# Copy HR10-250 data to new HD XL?



## brad54115 (Dec 3, 2009)

On behalf of a friend:

Is there a way to get the data from a HR10-250 to his new HD-XL?
Both are fully functional and unhacked. No desire to use the HR10 after data is off of it so disassembly is OK.

Thanks in advance if you answer!


----------



## classicsat (Feb 18, 2004)

Not in HD, that is supported here.
You can copy off in SD with a video captrue device or DVD recorder, or just keep the HR10-250 to watch.


----------



## brad54115 (Dec 3, 2009)

What about getting the data onto the new HD unit?
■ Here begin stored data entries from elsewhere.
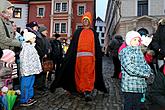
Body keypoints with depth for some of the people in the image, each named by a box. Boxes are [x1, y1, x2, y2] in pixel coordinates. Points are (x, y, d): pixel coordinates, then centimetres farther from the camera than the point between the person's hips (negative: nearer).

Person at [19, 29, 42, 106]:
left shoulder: (31, 47, 13)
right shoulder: (26, 48, -15)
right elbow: (24, 60, -20)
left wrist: (36, 68, 18)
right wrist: (25, 70, -21)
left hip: (32, 70, 10)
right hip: (27, 70, -9)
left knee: (30, 84, 17)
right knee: (26, 85, 1)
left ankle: (29, 98, 29)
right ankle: (23, 101, 13)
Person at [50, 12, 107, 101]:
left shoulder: (93, 33, 15)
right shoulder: (78, 32, 14)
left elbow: (97, 47, 12)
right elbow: (73, 45, 9)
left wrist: (98, 58, 5)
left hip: (89, 57, -1)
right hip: (79, 56, 1)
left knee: (89, 74, -10)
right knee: (80, 73, 3)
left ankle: (87, 91, -12)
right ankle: (84, 90, 16)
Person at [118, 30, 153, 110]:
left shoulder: (139, 52, 16)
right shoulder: (125, 51, -9)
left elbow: (145, 64, 18)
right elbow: (129, 67, -21)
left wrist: (148, 71, -5)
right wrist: (145, 74, -15)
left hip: (140, 87, 7)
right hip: (130, 87, -7)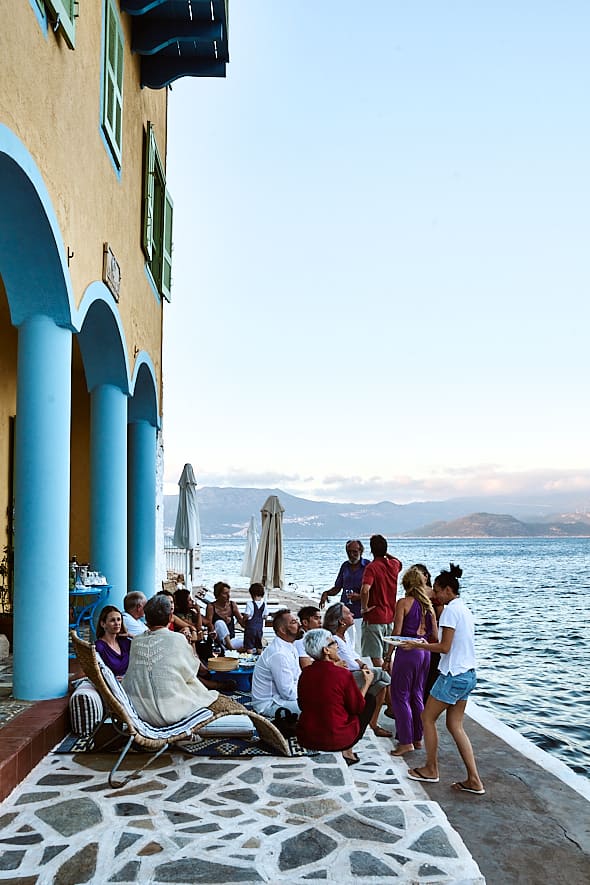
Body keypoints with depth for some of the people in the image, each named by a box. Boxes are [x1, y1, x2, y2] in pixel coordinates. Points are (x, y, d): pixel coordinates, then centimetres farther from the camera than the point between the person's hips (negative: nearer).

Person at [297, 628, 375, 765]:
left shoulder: (305, 673, -4)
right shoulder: (343, 674, -18)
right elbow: (357, 707, -5)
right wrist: (367, 683, 12)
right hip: (336, 740, -5)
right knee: (370, 699, 14)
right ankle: (347, 751, 12)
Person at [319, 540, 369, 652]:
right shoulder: (345, 566, 12)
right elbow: (337, 588, 17)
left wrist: (359, 596, -20)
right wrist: (326, 593, -2)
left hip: (361, 613, -4)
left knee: (360, 645, 0)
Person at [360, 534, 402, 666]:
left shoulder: (372, 567, -16)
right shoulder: (394, 565, 3)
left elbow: (365, 590, -31)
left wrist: (364, 607, -17)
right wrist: (386, 554, 24)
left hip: (374, 617, -7)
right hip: (390, 617, 7)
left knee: (376, 658, 0)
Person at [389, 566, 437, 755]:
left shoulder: (403, 603, -9)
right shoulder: (428, 605, 8)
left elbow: (397, 632, -12)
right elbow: (435, 636, 8)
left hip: (407, 651, -6)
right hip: (425, 652, 6)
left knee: (400, 696, 2)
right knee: (417, 695, 17)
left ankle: (406, 742, 2)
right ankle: (418, 738, 23)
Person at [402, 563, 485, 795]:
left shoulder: (451, 610, -16)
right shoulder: (465, 609, 13)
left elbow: (445, 647, -18)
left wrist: (417, 645, -7)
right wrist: (427, 644, 22)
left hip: (453, 675, -9)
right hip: (468, 674, 9)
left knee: (427, 718, 8)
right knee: (455, 725, 12)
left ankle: (431, 770, 19)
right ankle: (474, 780, 9)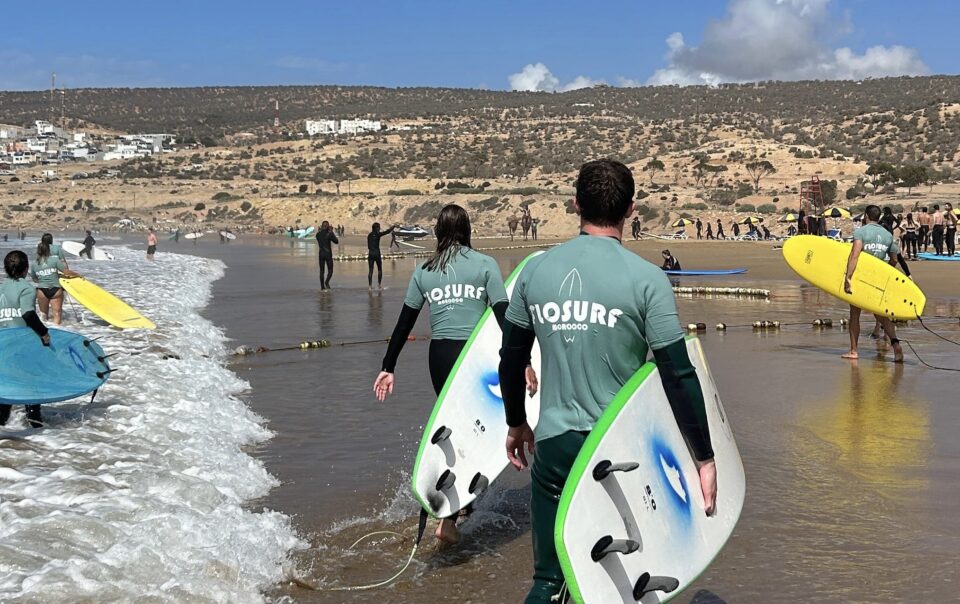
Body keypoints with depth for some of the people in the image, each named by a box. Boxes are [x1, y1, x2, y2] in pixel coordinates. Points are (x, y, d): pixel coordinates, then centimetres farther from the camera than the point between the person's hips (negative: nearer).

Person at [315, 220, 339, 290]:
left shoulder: (318, 234, 1)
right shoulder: (329, 234, -12)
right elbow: (336, 242, -1)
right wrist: (332, 232, 3)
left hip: (321, 254, 4)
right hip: (328, 254, -4)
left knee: (322, 271, 11)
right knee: (330, 270, 7)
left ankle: (322, 286, 9)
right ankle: (326, 282, -18)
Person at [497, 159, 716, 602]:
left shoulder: (535, 270, 1)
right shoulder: (645, 279, -10)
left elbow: (511, 359, 10)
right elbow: (679, 376, -11)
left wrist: (516, 424, 26)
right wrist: (705, 459, -3)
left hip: (553, 445, 3)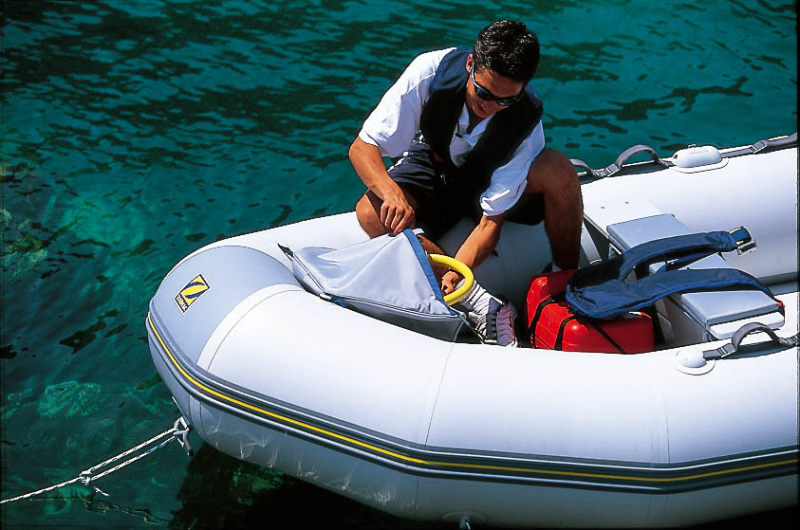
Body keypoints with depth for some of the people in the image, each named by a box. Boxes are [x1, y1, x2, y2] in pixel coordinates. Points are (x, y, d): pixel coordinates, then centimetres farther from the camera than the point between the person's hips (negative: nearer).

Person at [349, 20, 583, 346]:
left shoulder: (526, 119, -31)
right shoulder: (431, 71, -32)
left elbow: (492, 219, -29)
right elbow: (362, 148, -29)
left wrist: (454, 274, -46)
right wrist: (391, 191, -50)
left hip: (489, 178, -1)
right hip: (432, 166, 1)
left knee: (559, 171, -34)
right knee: (370, 213, -31)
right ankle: (482, 306, -29)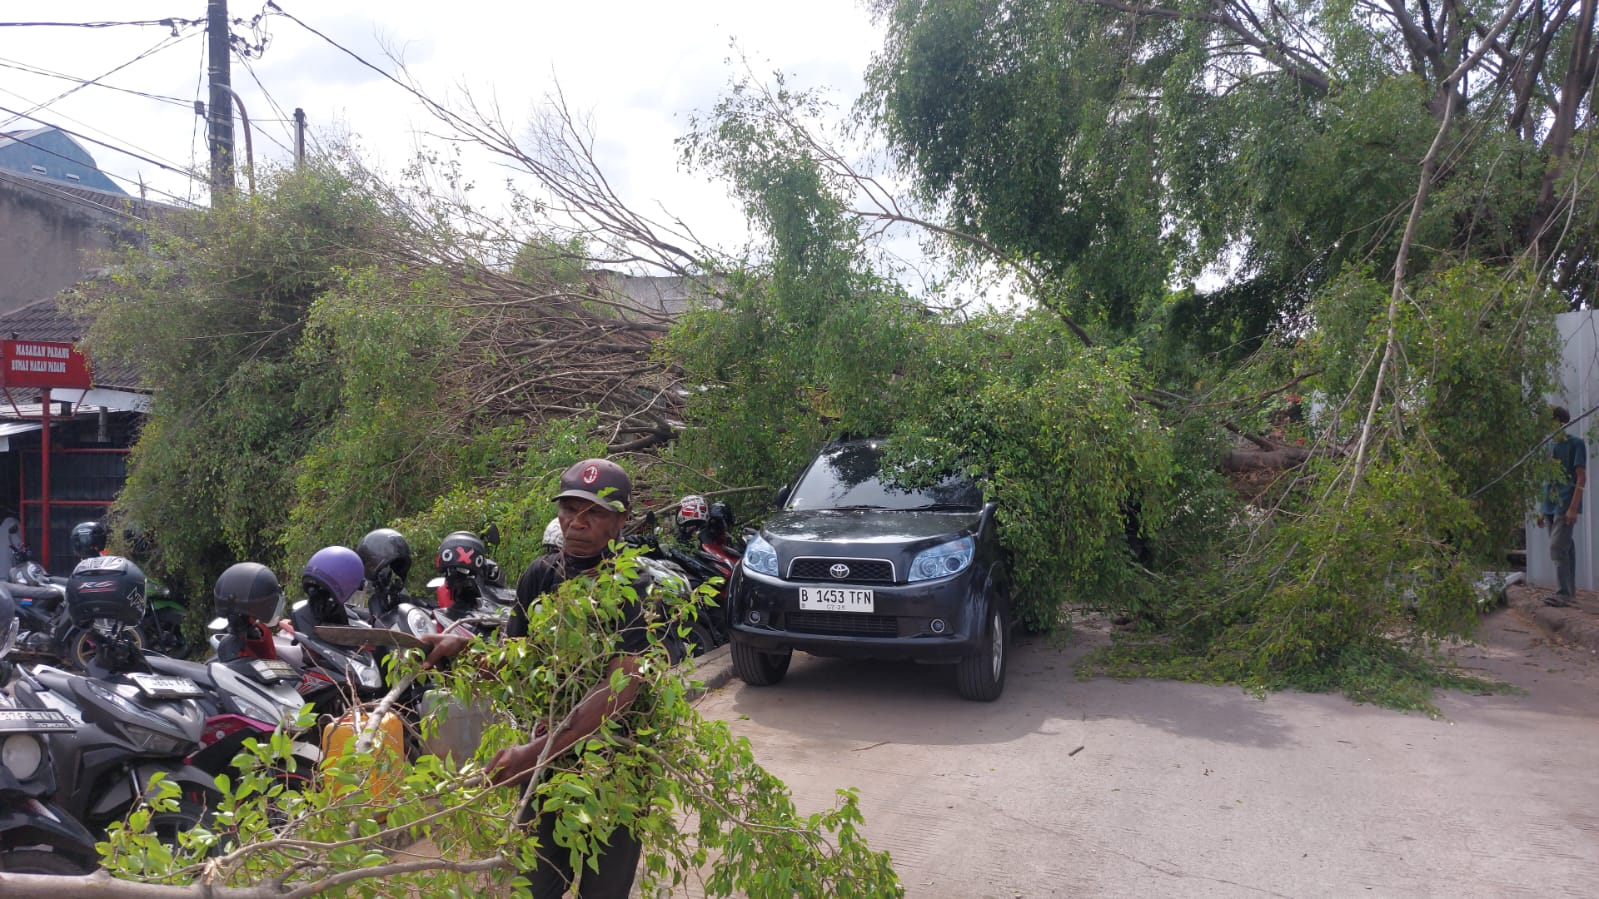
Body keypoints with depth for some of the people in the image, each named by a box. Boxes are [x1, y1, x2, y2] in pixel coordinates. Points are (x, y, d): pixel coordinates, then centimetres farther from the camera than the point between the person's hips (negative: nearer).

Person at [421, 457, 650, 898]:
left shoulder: (635, 589, -19)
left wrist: (539, 750, -34)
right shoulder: (539, 575, -2)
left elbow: (620, 688, -27)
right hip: (545, 763, 4)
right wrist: (464, 645, -14)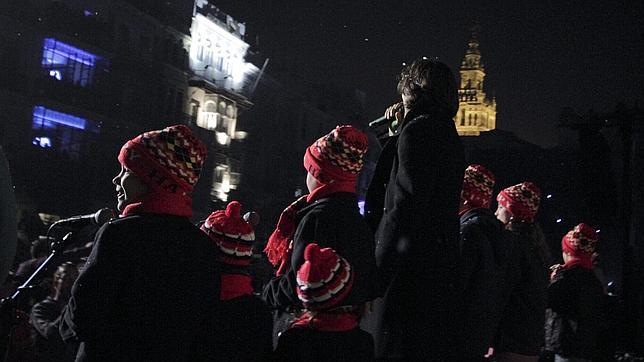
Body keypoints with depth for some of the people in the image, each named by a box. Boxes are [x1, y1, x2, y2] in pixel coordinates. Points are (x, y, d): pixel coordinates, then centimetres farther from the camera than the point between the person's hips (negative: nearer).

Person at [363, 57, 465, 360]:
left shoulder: (416, 132, -11)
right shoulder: (447, 135, 17)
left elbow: (406, 205, -19)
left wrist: (377, 274, -17)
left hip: (411, 269, -9)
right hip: (442, 269, 10)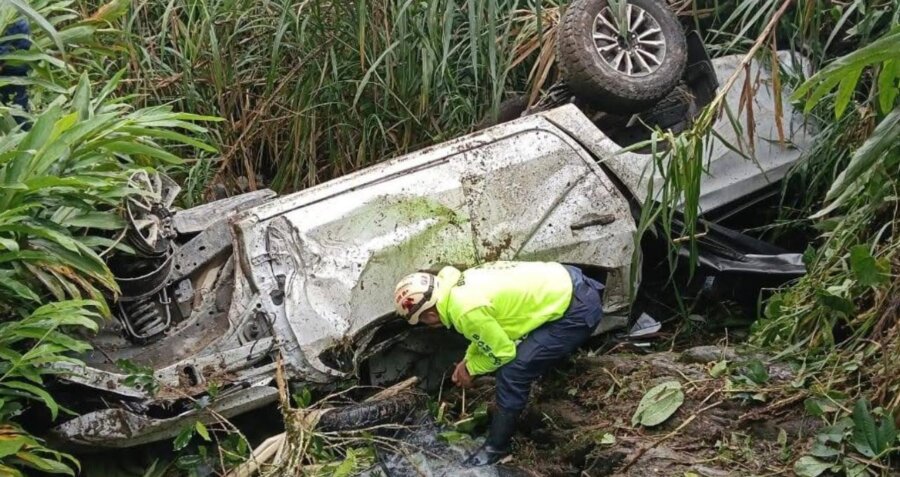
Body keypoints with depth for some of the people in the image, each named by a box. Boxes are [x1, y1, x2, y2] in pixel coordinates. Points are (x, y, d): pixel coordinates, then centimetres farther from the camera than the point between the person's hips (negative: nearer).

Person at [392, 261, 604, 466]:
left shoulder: (465, 311, -23)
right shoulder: (462, 282, 6)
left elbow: (502, 352, -10)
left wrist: (470, 368, 6)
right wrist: (468, 358, 20)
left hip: (578, 310, -9)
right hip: (564, 281, 9)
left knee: (513, 374, -7)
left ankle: (497, 447, 10)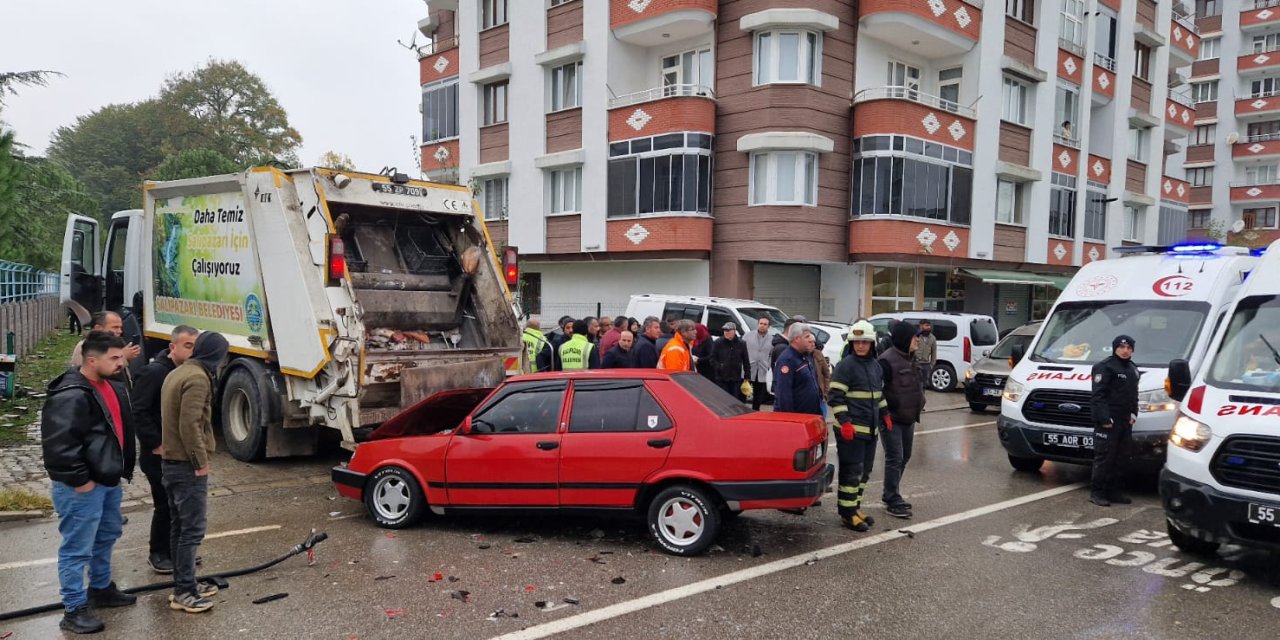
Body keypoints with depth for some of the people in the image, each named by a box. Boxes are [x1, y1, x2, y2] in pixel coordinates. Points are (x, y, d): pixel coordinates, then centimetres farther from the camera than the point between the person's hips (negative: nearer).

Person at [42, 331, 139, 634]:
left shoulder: (112, 386, 8)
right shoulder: (70, 396, -23)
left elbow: (123, 429, 21)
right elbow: (57, 445, -27)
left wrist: (124, 468, 17)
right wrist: (79, 480, -20)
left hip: (109, 481, 10)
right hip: (81, 487, -10)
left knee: (107, 535, 23)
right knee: (77, 548, -1)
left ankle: (101, 589, 41)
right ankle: (74, 610, 9)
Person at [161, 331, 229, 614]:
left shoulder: (177, 373, 14)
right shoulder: (198, 378, -18)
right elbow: (190, 425, -24)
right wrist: (201, 461, -16)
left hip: (172, 462, 10)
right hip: (188, 466, -10)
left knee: (179, 526, 16)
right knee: (192, 529, -5)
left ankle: (183, 583, 25)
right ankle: (184, 592, 0)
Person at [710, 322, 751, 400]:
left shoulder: (741, 343, 2)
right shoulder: (718, 343, -3)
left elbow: (746, 361, 5)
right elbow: (712, 358, 0)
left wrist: (747, 376, 3)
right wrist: (719, 368, -13)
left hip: (736, 379, 2)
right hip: (721, 379, -2)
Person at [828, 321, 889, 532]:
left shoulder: (875, 365, 12)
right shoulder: (846, 365, -12)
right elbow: (835, 396, -15)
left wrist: (885, 414, 17)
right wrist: (844, 422, -21)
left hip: (870, 428, 8)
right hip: (851, 429, -8)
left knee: (864, 471, 15)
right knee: (851, 471, -5)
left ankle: (855, 507, 26)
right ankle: (847, 513, 3)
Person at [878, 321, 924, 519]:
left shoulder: (910, 359, 13)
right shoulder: (887, 360, -18)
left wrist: (919, 403, 17)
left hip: (908, 418, 9)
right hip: (892, 419, -9)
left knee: (904, 457, 15)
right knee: (895, 458, -6)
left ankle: (890, 494, 29)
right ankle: (892, 501, 1)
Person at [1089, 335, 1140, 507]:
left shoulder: (1133, 369, 18)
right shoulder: (1105, 367, -9)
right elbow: (1099, 394, -15)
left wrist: (1134, 414, 13)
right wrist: (1104, 418, -20)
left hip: (1125, 420, 8)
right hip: (1108, 420, -8)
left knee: (1117, 458, 11)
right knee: (1104, 457, -8)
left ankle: (1111, 491, 18)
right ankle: (1096, 492, -3)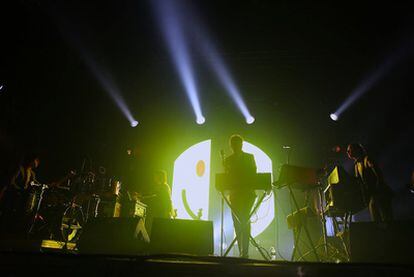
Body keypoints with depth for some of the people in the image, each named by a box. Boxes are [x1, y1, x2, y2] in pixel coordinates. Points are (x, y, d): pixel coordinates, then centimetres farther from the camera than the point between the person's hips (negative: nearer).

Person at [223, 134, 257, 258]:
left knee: (244, 221, -14)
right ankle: (242, 252, 14)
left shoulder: (250, 157, 6)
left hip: (247, 193, -3)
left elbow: (253, 174, 2)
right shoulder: (228, 160, 11)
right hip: (234, 194, 3)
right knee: (237, 222, 4)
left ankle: (244, 252, -9)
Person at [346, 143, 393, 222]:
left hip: (379, 192, -8)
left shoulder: (367, 159, -6)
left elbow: (379, 175, -13)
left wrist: (376, 189, -17)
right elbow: (360, 182, 16)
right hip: (371, 195, 8)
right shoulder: (356, 164, 17)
Even if in SD of course.


----------



## classicsat (Feb 18, 2004)

You need to copy A/V playing from the old box to your computer with a tuner/capture device, or to DVD with a DVD recorder, then rip the DVDs to your computer. After that, you can transfer or stream to the new TiVo using normal network means.


----------



## Chris Grant (Oct 3, 2001)

It's possible to capture up to 1080i from the component outputs of the HR10-250 using the Hauppauge HDPVR-1212. Obviously, this method requires purchase of the 1212 unless your friend can find one to borrow. I have successfully captured programs to my HTPC from my "retired" HR10-250. I'm not sure if the output files need to be re-encoded or otherwise processed to transfer to the Series 3/TiVoHD, as I haven't tried to do that. The files the 1212 creates can be played as-is on my Playstation 3, so I don't need to take further steps. The quality of the HD captures is indistinguishable from the original HR10-250 output.


----------



## carolina12 (Mar 26, 2010)

As you conversation about the discussion,a suggestion my side is that there should be a separate discussion forum related to it and we must joy the time.


----------



## STL (Feb 10, 2005)

I've extracted HD from a hacked HR10-250 using TySuiteJ.


----------